В пустыне мысли могут быть только свои, вот почему и боятся пустыни, что боятся остаться наедине с самим собой.

Давным-давно это было, но быльем еще не поросло, и я не дам порастать, пока сам буду жив. В то далекое «чеховское» время мы, два агронома, люди между собой почти незнакомые, ехали в тележке в старый Волоколамский уезд по делам травосеяния. По пути нам было целое поле цветущей синей медоносной травы фацелии. В солнечный день, среди нашей нежной подмосковной природы это яркое поле цветов казалось чудесным явлением.
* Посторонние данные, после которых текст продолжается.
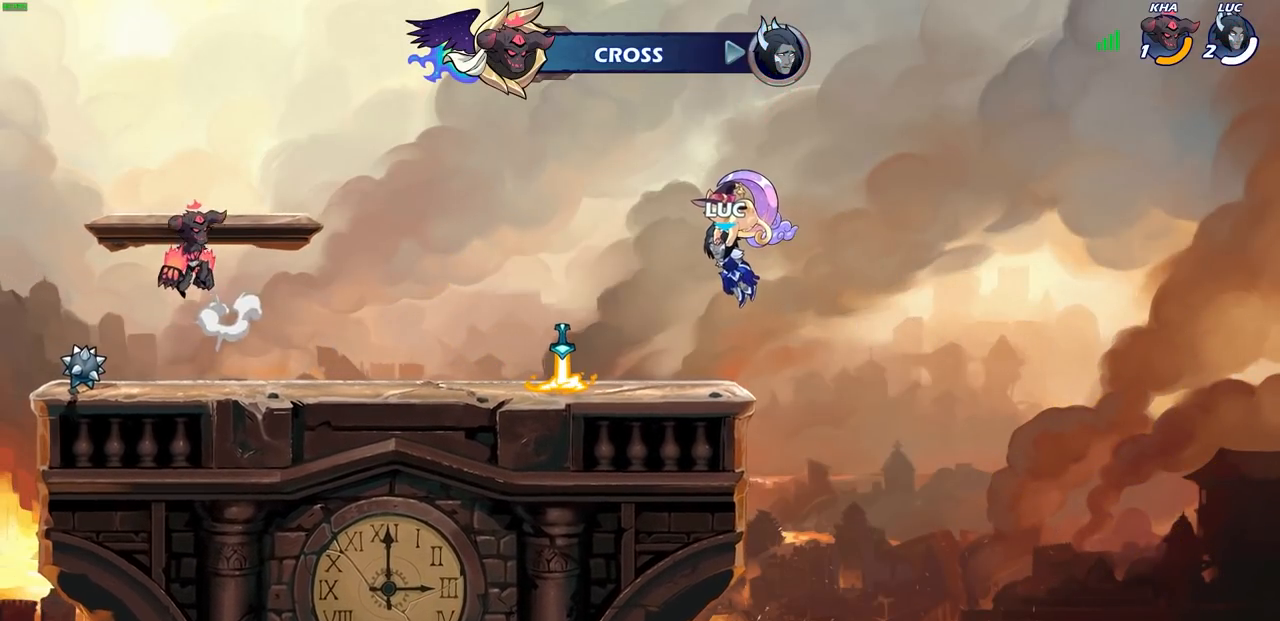
{"buttons": ["SELECT"], "left_stick": "center", "right_stick": "center", "events": [[167, "SELECT", "down"]]}
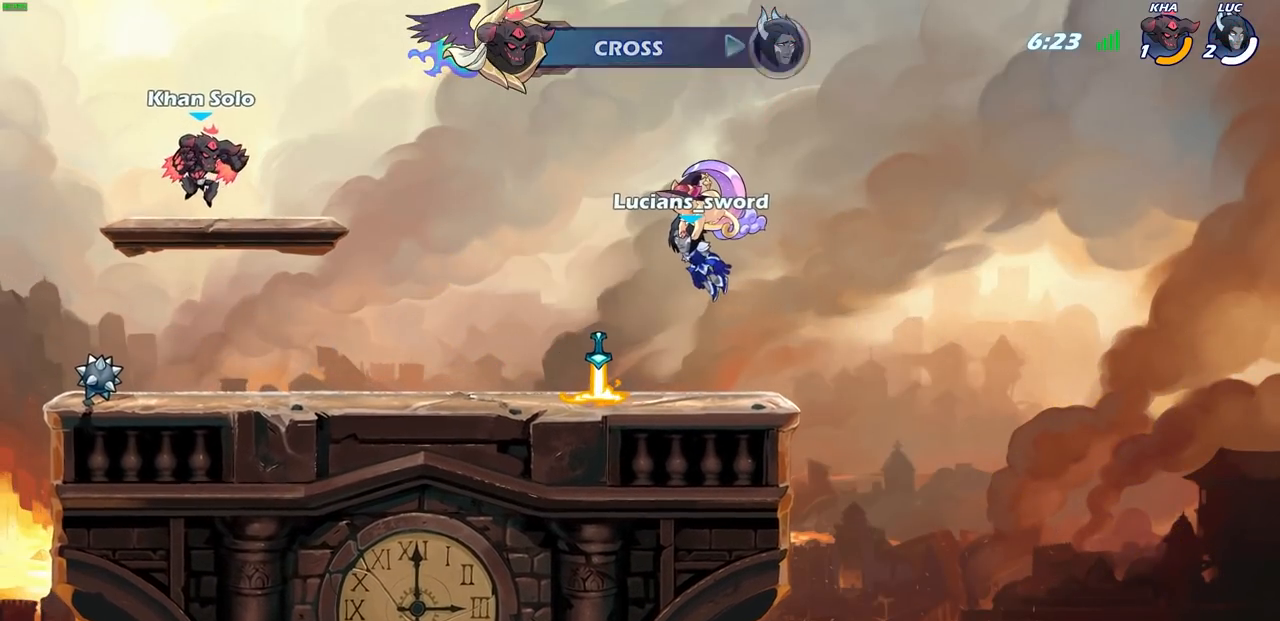
{"buttons": [], "left_stick": "center", "right_stick": "center", "events": [[183, "SELECT", "up"]]}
Синие птицы как будто бы из далекой страны прилетели, ночевали тут и оставили после себя это синее поле. Сколько же там, мне думалось, в этой медоносной синей траве, теперь гудит насекомых. Но ничего не было слышно из-за тарахтенья тележки по сухой дороге. Очарованный этой силой земли, я забыл о делах травосеяния и, только чтоб послушать гул жизни в цветах, попросил товарища остановить лошадь.

Сколько времени мы стояли, сколько я был там с синими птицами, не могу сказать. Полетав душой вместе с пчелами, я обратился к агроному, чтобы он тронул лошадь, и тут только заметил, что этот тучный человек с круглым заветренным простонародным лицом наблюдал меня и разглядывал с удивлением.

— Зачем мы останавливались? — спросил он.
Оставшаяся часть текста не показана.